### Stored data entries:
--*--
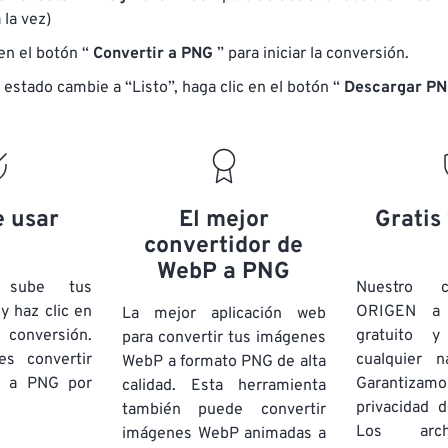
 la vez)
 en el botón “
Convertir a PNG
” para iniciar la conversión.
 estado cambie a “Listo”, haga clic en el botón “
Descargar P
e usar
El mejor
Gratis
convertidor de
WebP a PNG
e sube tus
Nuestro c
y haz clic en
ORIGEN a
La mejor aplicación web
conversión.
gratuito 
para convertir tus imágenes
s convertir
cualquier 
WebP a formato PNG de alta
P a PNG por
Garantizamos
calidad. Esta herramienta
privacidad d
también puede convertir
Los arch
imágenes WebP animadas a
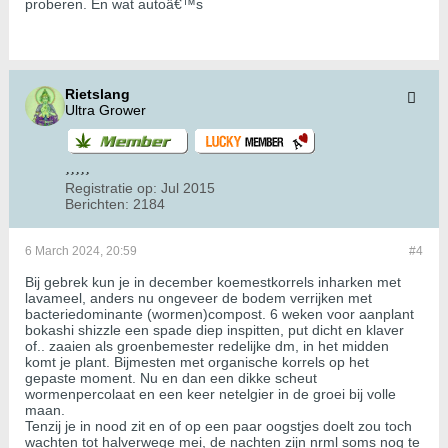
proberen. En wat autoâ€™s
Rietslang
Ultra Grower
Registratie op:
Jul 2015
Berichten:
2184
6 March 2024, 20:59
#4
Bij gebrek kun je in december koemestkorrels inharken met
lavameel, anders nu ongeveer de bodem verrijken met
bacteriedominante (wormen)compost. 6 weken voor aanplant
bokashi shizzle een spade diep inspitten, put dicht en klaver
of.. zaaien als groenbemester redelijke dm, in het midden
komt je plant. Bijmesten met organische korrels op het
gepaste moment. Nu en dan een dikke scheut
wormenpercolaat en een keer netelgier in de groei bij volle
maan.
Tenzij je in nood zit en of op een paar oogstjes doelt zou toch
wachten tot halverwege mei, de nachten zijn nrml soms nog te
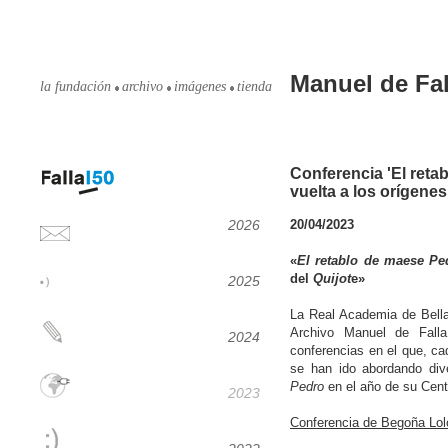
Manuel de Fal
la fundación
archivo
imágenes
tienda
Conferencia 'El reta
vuelta a los orígenes
2026
20/04/2023
«
El retablo de maese Pe
del
Quijot
e»
2025
La Real Academia de Bell
Archivo Manuel de Falla
2024
conferencias en el que, ca
se han ido abordando di
Pedro
en el año de su Cent
2023
Conferencia de Begoña Lol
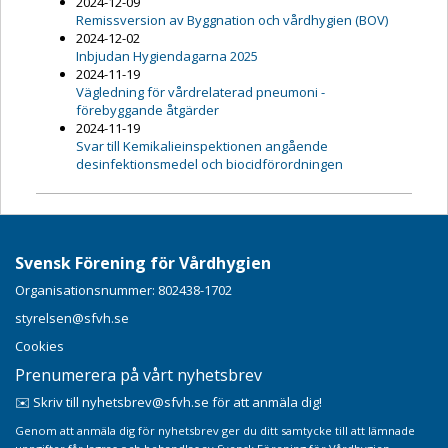
2024-12-09
Remissversion av Byggnation och vårdhygien (BOV)
2024-12-02
Inbjudan Hygiendagarna 2025
2024-11-19
Vägledning för vårdrelaterad pneumoni -
förebyggande åtgärder
2024-11-19
Svar till Kemikalieinspektionen angående
desinfektionsmedel och biocidförordningen
Svensk Förening för Vårdhygien
Organisationsnummer: 802438-1702
styrelsen@sfvh.se
Cookies
Prenumerera på vårt nyhetsbrev
✉️ Skriv till nyhetsbrev@sfvh.se för att anmäla dig!
Genom att anmäla dig för nyhetsbrev ger du ditt samtycke till att lämnade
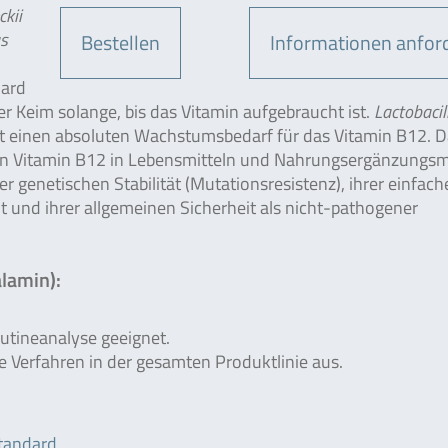
ckii
us
Bestellen
Informationen anfor
dard
er Keim solange, bis das Vitamin aufgebraucht ist.
Lactobacil
t einen absoluten Wachstumsbedarf für das Vitamin B12. 
 von Vitamin B12 in Lebensmitteln und Nahrungsergänzungsmi
r genetischen Stabilität (Mutationsresistenz), ihrer einfach
t und ihrer allgemeinen Sicherheit als nicht-pathogener
lamin):
outineanalyse geeignet.
he Verfahren in der gesamten Produktlinie aus.
standard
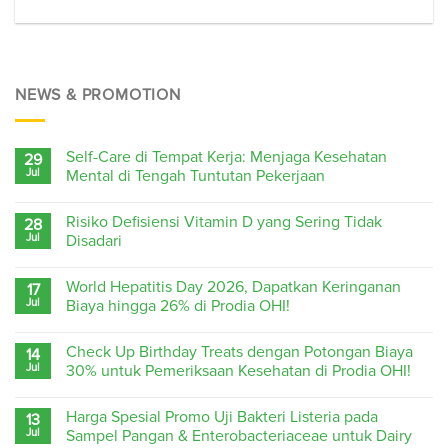
NEWS & PROMOTION
Self-Care di Tempat Kerja: Menjaga Kesehatan
29
Jul
Mental di Tengah Tuntutan Pekerjaan
Risiko Defisiensi Vitamin D yang Sering Tidak
28
Jul
Disadari
World Hepatitis Day 2026, Dapatkan Keringanan
17
Jul
Biaya hingga 26% di Prodia OHI!
Check Up Birthday Treats dengan Potongan Biaya
14
Jul
30% untuk Pemeriksaan Kesehatan di Prodia OHI!
Harga Spesial Promo Uji Bakteri Listeria pada
13
Jul
Sampel Pangan & Enterobacteriaceae untuk Dairy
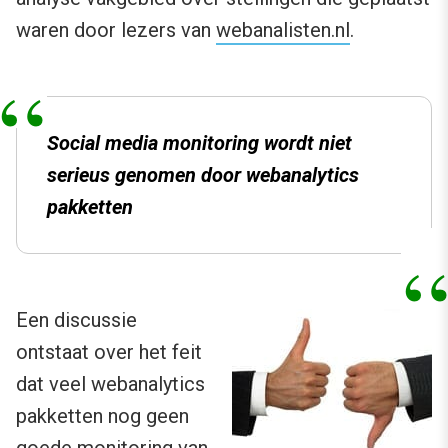
waren door lezers van
webanalisten.nl
.
Social media monitoring wordt niet
serieus genomen door webanalytics
pakketten
Een discussie
ontstaat over het feit
dat veel webanalytics
pakketten nog geen
goede monitoring van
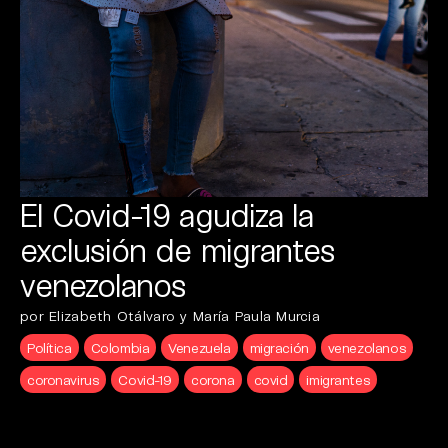
El Covid-19 agudiza la
exclusión de migrantes
venezolanos
por Elizabeth Otálvaro y María Paula Murcia
Política
Colombia
Venezuela
migración
venezolanos
coronavirus
Covid-19
corona
covid
imigrantes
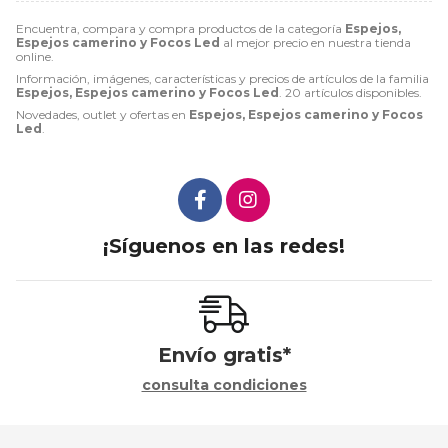
Encuentra, compara y compra productos de la categoría
Espejos,
Espejos camerino y Focos Led
al mejor precio en nuestra tienda
online.
Información, imágenes, características y precios de artículos de la familia
Espejos, Espejos camerino y Focos Led
. 20 artículos disponibles.
Novedades, outlet y ofertas en
Espejos, Espejos camerino y Focos
Led
.
¡Síguenos en las redes!
Envío gratis*
consulta condiciones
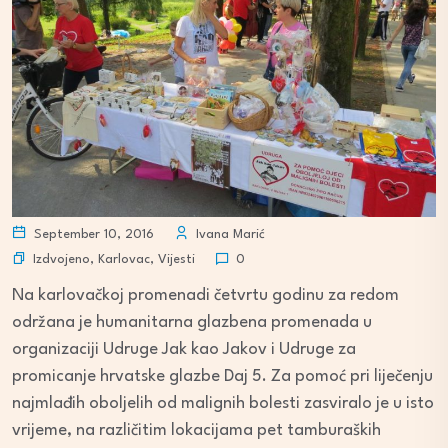
September 10, 2016
Ivana Marić
Izdvojeno
,
Karlovac
,
Vijesti
0
Na karlovačkoj promenadi četvrtu godinu za redom
održana je humanitarna glazbena promenada u
organizaciji Udruge Jak kao Jakov i Udruge za
promicanje hrvatske glazbe Daj 5. Za pomoć pri liječenju
najmlađih oboljelih od malignih bolesti zasviralo je u isto
vrijeme, na različitim lokacijama pet tamburaških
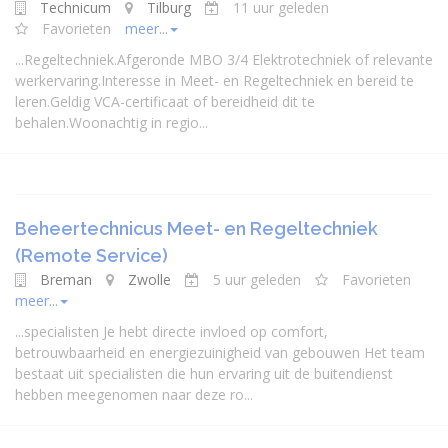
Technicum
Tilburg
11 uur geleden
Favorieten
meer...
...
Regeltechniek
.Afgeronde MBO 3/4 Elektrotechniek of relevante
werkervaring.Interesse in Meet- en
Regeltechniek
en bereid te
leren.Geldig VCA-certificaat of bereidheid dit te
behalen.Woonachtig in regio...
Beheertechnicus Meet- en Regeltechniek
(Remote Service)
Breman
Zwolle
5 uur geleden
Favorieten
meer...
...
specialist
en Je hebt directe invloed op comfort,
betrouwbaarheid en energiezuinigheid van gebouwen Het team
bestaat uit
specialist
en die hun ervaring uit de buitendienst
hebben meegenomen naar deze ro...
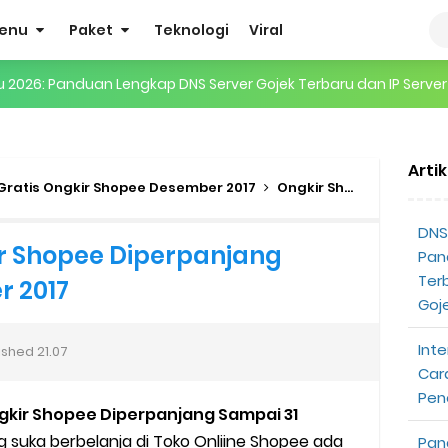
enu
Paket
Teknologi
Viral
gertian, Cara Kerja, Manfaat, Contoh Penerapan, hingga Masa D
 ENHYPEN di Jakarta: Tips War Tiket, Persiapan, dan Hal yang P
Arti
Pendapatan Grabcar Terbaru
Gratis Ongkir Shopee Desember 2017
Ongkir Shopee
Shope
t: Syarat dan Komisinya
DNS 
ir Shopee Diperpanjang
Pan
at Diterima
Ter
r 2017
Goj
tri Online Terbaru Dari Grab
Inte
ished
21.07
ojek Gratis
Car
Pen
gkir Shopee Diperpanjang Sampai 31
partner
 suka berbelanja di Toko Onliine Shopee ada
Pan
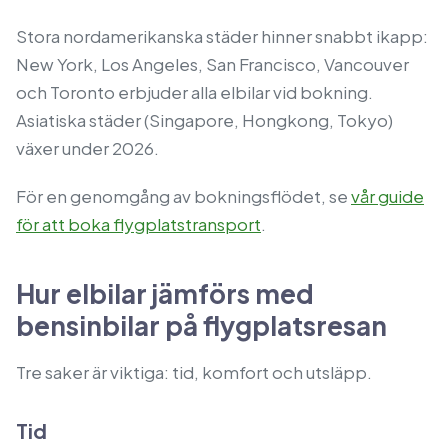
Stora nordamerikanska städer hinner snabbt ikapp:
New York, Los Angeles, San Francisco, Vancouver
och Toronto erbjuder alla elbilar vid bokning.
Asiatiska städer (Singapore, Hongkong, Tokyo)
växer under 2026.
För en genomgång av bokningsflödet, se
vår guide
för att boka flygplatstransport
.
Hur elbilar jämförs med
bensinbilar på flygplatsresan
Tre saker är viktiga: tid, komfort och utsläpp.
Tid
--*--
### DIRECTIONS FOR THIS TASK:
Look through the entries above and list every line containing "Vitamin".

### TASK RESULT:
er Keim solange, bis das Vitamin aufgebraucht ist.
t einen absoluten Wachstumsbedarf für das Vitamin B12. 
 von Vitamin B12 in Lebensmitteln und Nahrungsergänzungsmi
Risiko Defisiensi Vitamin D yang Sering Tidak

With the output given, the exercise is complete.